With loved ones thousands of miles away, Uwharrie and I embarked on a marathon run across the Roan Highlands for Thanksgiving. We drove for an hour up to Yellow Mountain Gap on Wednesday afternoon to camp at the Overmountain Victory Shelter along the AT. Many hunters were out and about on this second day of deer season.
An earlier sunset meant we had little time to gather firewood to cook dinner. We hopped out of the Falcon, packed up and hiked to camp. Soon the silence, disrupted only by a crackling fire and bottle cap’s hiss of Highlands Cold Mountain Winter Ale, enveloped the evening. I relaxed in my down parka and gazed out across the valley and up into the heavens. Clouds crept in from behind Yellow Mountain.
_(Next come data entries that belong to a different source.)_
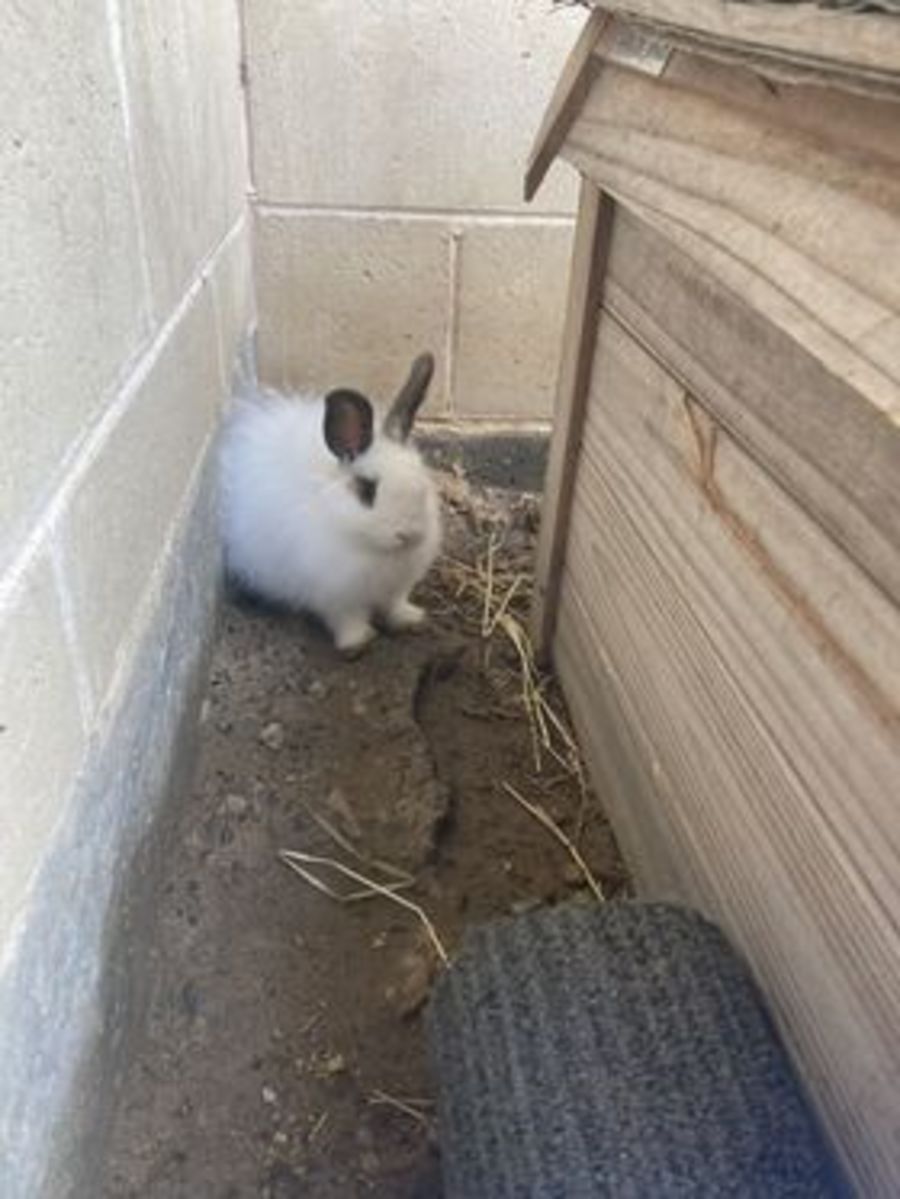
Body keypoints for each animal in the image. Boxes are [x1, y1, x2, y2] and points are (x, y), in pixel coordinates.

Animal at [220, 352, 442, 655]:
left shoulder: (397, 588)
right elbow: (347, 619)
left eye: (423, 482)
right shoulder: (336, 596)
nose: (410, 535)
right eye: (367, 489)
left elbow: (394, 606)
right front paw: (357, 643)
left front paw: (411, 620)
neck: (374, 550)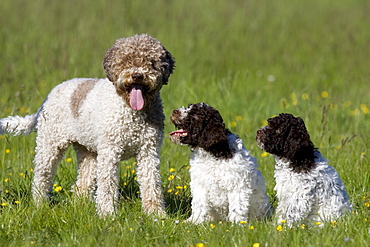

Tossing and turning, I awoke in the predawn darkness to the sound of a cold rain. I considered our options and soon fell back into a fitful sleep. Near dawn, we packed and hiked a mile down to the car to eat a quick breakfast of bread with pumpkin butter and switch into running gear. The weather was typical mountain weather: unpredictable.
As we ran to Carvers Gap, we entered into a world of rime ice where a thick morning frost would linger all day. We encountered a few more hunters who appeared frozen to the tundra in thick camouflage ponchos and blaze orange caps. The skies soon parted and early morning sunbeams exploded onto thousands of herbaceous ice chandeliers, a glorious sight. We had made it to Carvers Gap, 5.5 miles in just over an hour, destined for a good day.
Our out-and-back route would explore the way The Dogs and Cats had accessed Roan High Bluff from 226. My plan was to somehow find our way down to Broad Branch Rd. then retrace our steps to summit three 6ers on the return trip. Thanks to Mark and Anne, I had a fairly good idea of how to go despite my crummy map.
We followed the Cloudland Trail out to the High Bluff in what was indeed a land of clouds. Here atop the Bluff, I pondered the feasibility of bushwhacking south down the steep ridge. Surveying the thick spruce and ice-encrusted cliffs, I promptly thought better of it. We backtracked on the Cloudland Trail for less than a quarter mile and then bushwhacked east hoping for a fire road. We soon joined the road, leaving it at a switchback to make our way into the Broad Branch basin.
In three hours we had hit pavement on Broad Branch Road. A fellow from the development that we had trespassed through cautioned me about hunters. I wished I had something orange to wear. I found some pink flagging and tied it around my head. Now definitely a target, I clicked my stopwatch and we started back up 3000’ or so to the Bluff. In an hour and a half, we were there.
The visibility had improved dramatically, we enjoyed the panorama and marveled at what we had just gone down and come back up. The wind made loitering here unpleasant, so we hurried on to Roan High Knob. A few folks were out and about enjoying a beautiful holiday in the highlands. Here we filled up with spring water before traversing over to Grassy Ridge Bald. I clicked my stopwatch for a 2:55 split from Broad Branch Rd.
We lingered for a bit longer to enjoy the wonderful views from our last summit of the day. I savored some honey stinger chews and then we took off down the trail to return to the car in just over 7 hours. I’m thankful we made it back safely and didn’t get shot. I’m thankful for a healthy body and the privilege to live in the Southern Appalachians. I’m thankful for all my friends and family and their continual love and support.